Thank you for your help.

Caiut


> Date: Wed, 25 Nov 2015 19:54:56 +0300
> Subject: Re: [JDBC] How to avoid SET application_name = ''
> From: sitnikov.vladimir@gmail.com
> To: caiut@hotmail.com
> CC: pgsql-jdbc@postgresql.org
>
> As far as I can tell, there is no option to completely disable "set
> application_name" feature via property.
>
> Is SQL appears when client calls
> Connection#setClientInfo("ApplicationName", ...) or
> Connection#setClientInfo(Properties).
>
> It make sense to avoid setting the same application name again and
> again for the same connection.
> Can you please file an issue at https://github.com/pgjdbc/pgjdbc/issues?
>
> In the mean time, it would be good if you could capture thread dumps
> from the application (e.g. 100 dumps with 10 second intervals under
> typical load) and grep setClientInfo. That would point out the line in
> code that issues that excessive setClientInfo.
>
> Vladimir

Re: How to avoid SET application_name = ''

From
Craig Ringer
Date:


On 27 November 2015 at 00:35, Fabio Caiut <caiut@hotmail.com> wrote:
Hi, 
Vladimir, Thomas ... you're right.

The glassfish guys analyzed dumps and look in the glassfish sources, the problem is there. 
They told me pool calls setClientInfo for each query!! 


If an application_name is passed on the JDBC URL, PgJDBC should really send it in the startup packet, not a follow-up SET anyway.
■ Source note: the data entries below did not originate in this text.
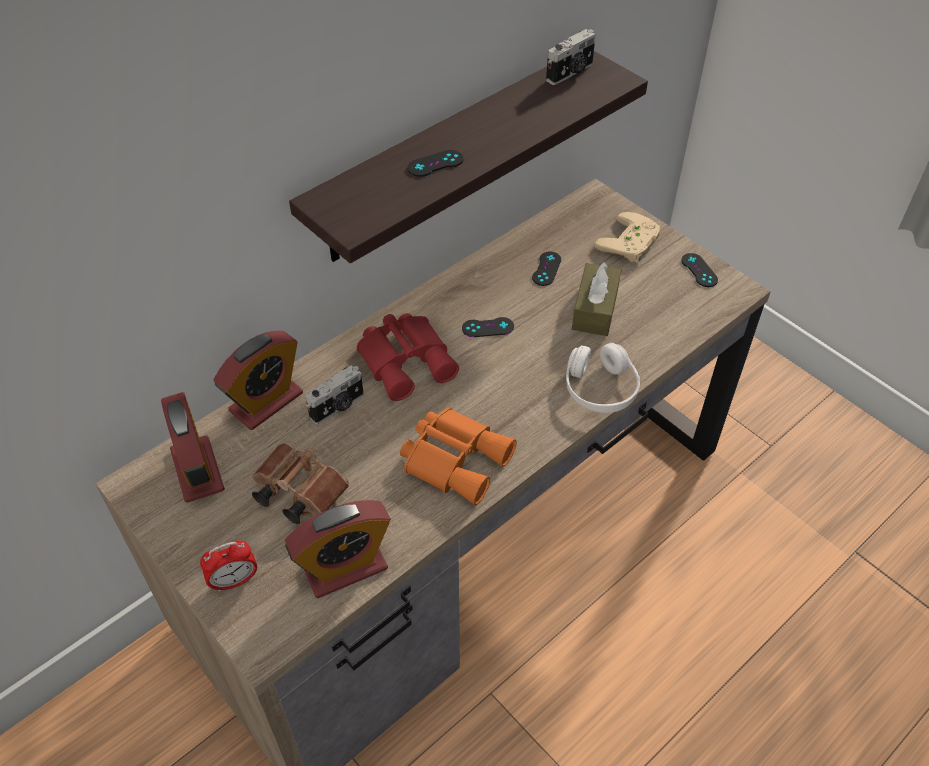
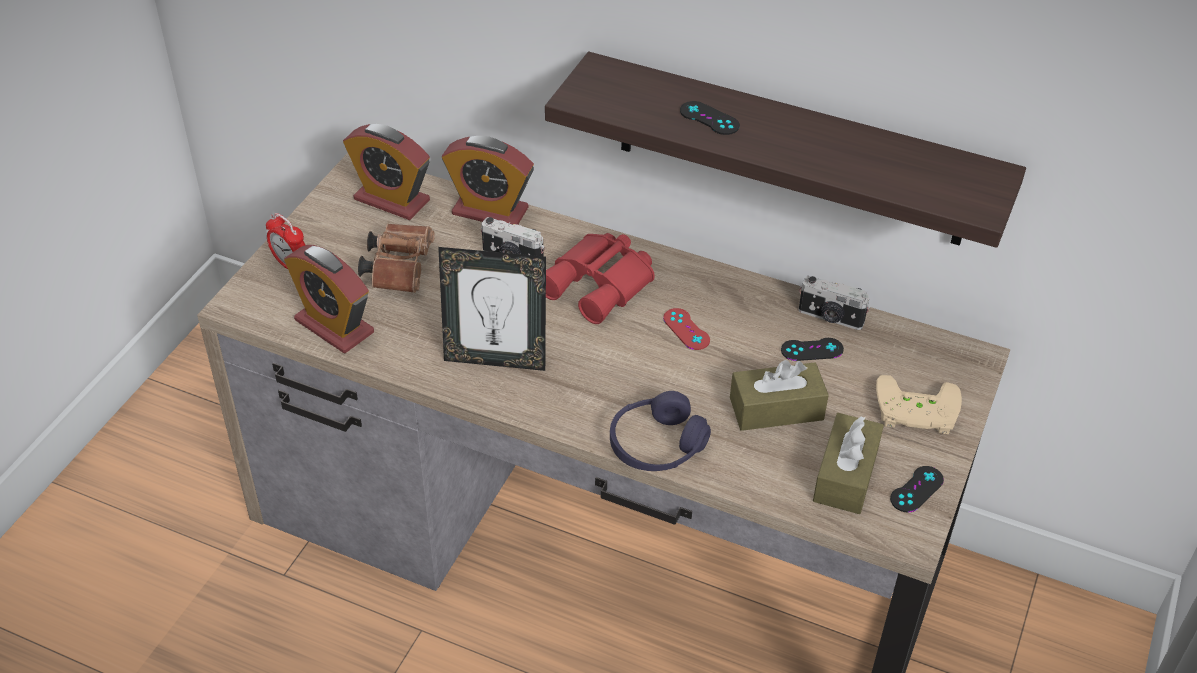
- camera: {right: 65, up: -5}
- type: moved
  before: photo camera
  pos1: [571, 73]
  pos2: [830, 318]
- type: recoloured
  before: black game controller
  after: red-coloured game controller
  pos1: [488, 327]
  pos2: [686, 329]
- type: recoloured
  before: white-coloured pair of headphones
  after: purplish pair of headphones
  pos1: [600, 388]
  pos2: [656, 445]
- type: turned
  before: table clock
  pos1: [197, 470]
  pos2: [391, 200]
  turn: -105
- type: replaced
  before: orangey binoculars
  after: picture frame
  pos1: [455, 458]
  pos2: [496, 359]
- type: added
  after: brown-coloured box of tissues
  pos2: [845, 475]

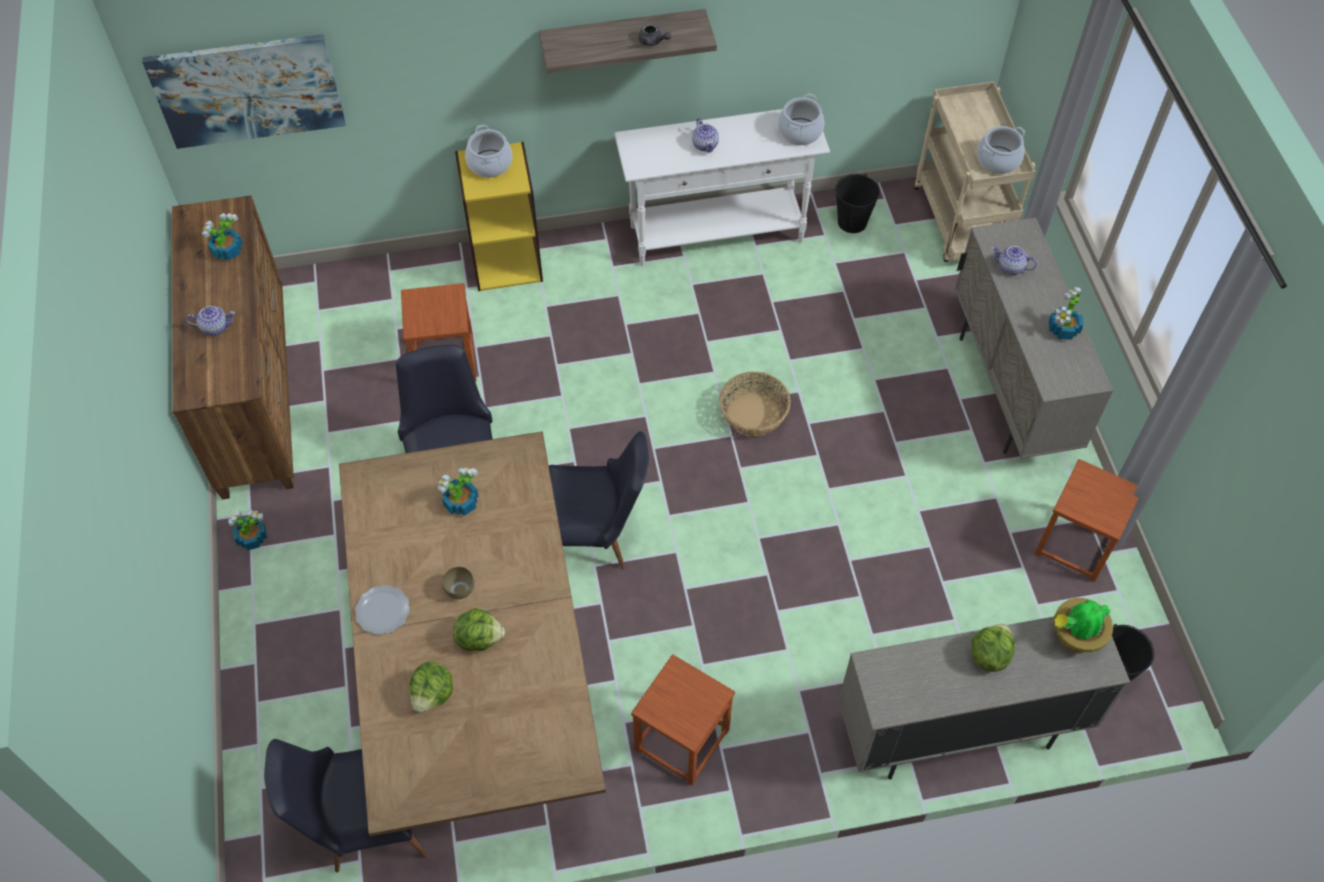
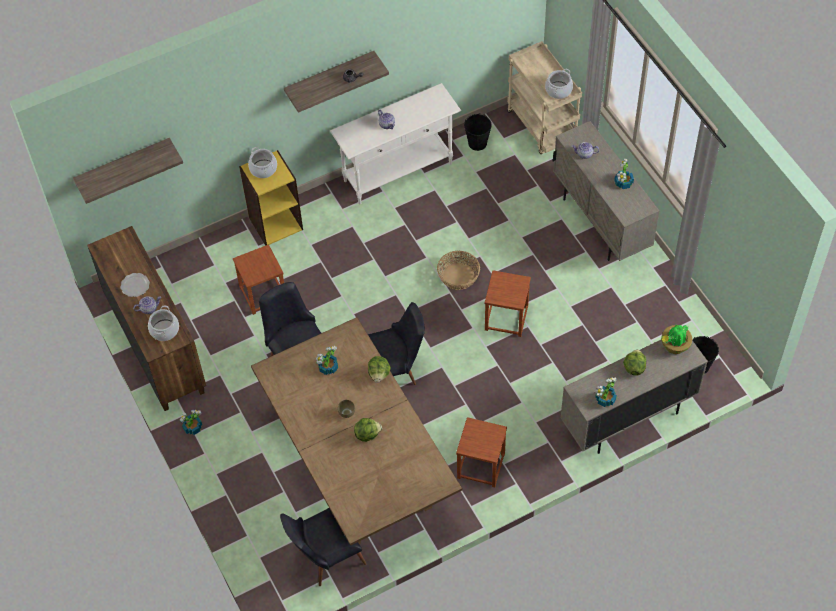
- camera: {right: -15, up: 0}
- type: replaced
  before: picture
  after: shelf
  pos1: [248, 90]
  pos2: [123, 165]
- type: moved
  before: stockpot
  pos1: [800, 132]
  pos2: [164, 330]
- type: moved
  before: potted plant
  pos1: [227, 251]
  pos2: [605, 399]
- type: moved
  before: brown-coloured stool seat
  pos1: [1075, 543]
  pos2: [506, 318]
- type: moved
  before: flat dish
  pos1: [383, 612]
  pos2: [135, 286]
- type: moved
  before: head of lettuce
  pos1: [433, 694]
  pos2: [379, 374]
I haven't checked to see if it currently does.

--
 Craig Ringer                   http://www.2ndQuadrant.com/
 PostgreSQL Development, 24x7 Support, Training & Services

Re: How to avoid SET application_name = ''

From
Sehrope Sarkuni
Date:
On Thu, Dec 3, 2015 at 10:44 AM, Craig Ringer <craig@2ndquadrant.com> wrote:
On 27 November 2015 at 00:35, Fabio Caiut <caiut@hotmail.com> wrote:
Hi, 
Vladimir, Thomas ... you're right.

The glassfish guys analyzed dumps and look in the glassfish sources, the problem is there. 
They told me pool calls setClientInfo for each query!! 


If an application_name is passed on the JDBC URL, PgJDBC should really send it in the startup packet, not a follow-up SET anyway. I haven't checked to see if it currently does.

Yes if the connection property "assumeMinServerVersion" is set to at least 9.0 then the application_name will be set in the start up packet (rather than as a separate query after the connection is established). There's no default value though as older server versions will not support it.